In Sperrmüll steckt Potential BjörnWylezich@AdobeStock

Das alte Sofa hat endgültig ausgedient? Dann ist es wohl Zeit, Abschied zu nehmen. Am Ende ihres Lebens gehören Gegenstände wie Sessel, Sofa, Tisch, Stuhl, Bett, Matratze, Musikinstrument oder Gartenmöbel auf den Sperrmüll. Auch Elektrogeräte in haushaltsüblichen Mengen (Achtung: ohne Akkus und Batterien!) sowie unbrauchbare Fahrräder, Kinderwagen und Wäscheständer finden dort ihre letzte Ruhestätte. All das, was irgendwie zu groß für den Restmüll ist. Was sonst noch so in die Kategorie „sperrige Abfälle“ gehört, lässt sich im Zweifel mit einem Anruf in der Gemeindeverwaltung klären. Das kann sich nämlich von Kommune zu Kommune durchaus unterscheiden.

Und dann, wohin mit dem Berg an Sperrmüll? Wer Zeit und Mittel hat, schafft seinen alten Hausrat einfach selbst zum Wertstoffhof in der Nähe. Bequemer ist es natürlich, eine (meist kostenpflichtige) städtische oder private Sperrmüllabfuhr mit der Abholung der Altlasten zu beauftragen. Bis hierhin ist alles klar. Doch was passiert dann weiter mit dem einstmals geliebten Sofa?

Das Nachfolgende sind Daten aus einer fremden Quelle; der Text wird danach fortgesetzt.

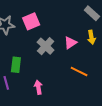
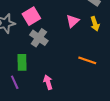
pink triangle: (70, 43) -> (73, 21), moved
gray cross: (46, 46) -> (39, 38), moved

In der Sperrmüllsortieranlage wird alles erstmal in seine Einzelkomponenten zerlegt. Holz, Kunststoff, Metall – Rohstoffe, aus denen sich ganz im Sinne der Kreislaufwirtschaft noch etwas machen lässt. Circa ein Drittel Altholz steckt in Sperrmüll. Dieses kann je nach Qualität zu Spannplatten weiterverarbeitet und für neue Möbel wiederverwendet werden. Elektroaltgeräte werden in ihre Einzelteile zerlegt, Metalle eingeschmolzen und zur Weiterverwendung verkauft. Auch alte Kunststoffe lassen sich manchmal noch wiederaufbereiten. Laut Statista wurden 2019 über 50 % Sperrmüll in Deutschland recycelt. Das ist schon einmal eine ganz gute Quote. Der Rest wird dann üblicherweise verbrannt – in der Hoffnung, dass hier ein Teil des alten Sofas als Wärme wieder ins Wohnzimmer zurückkommt.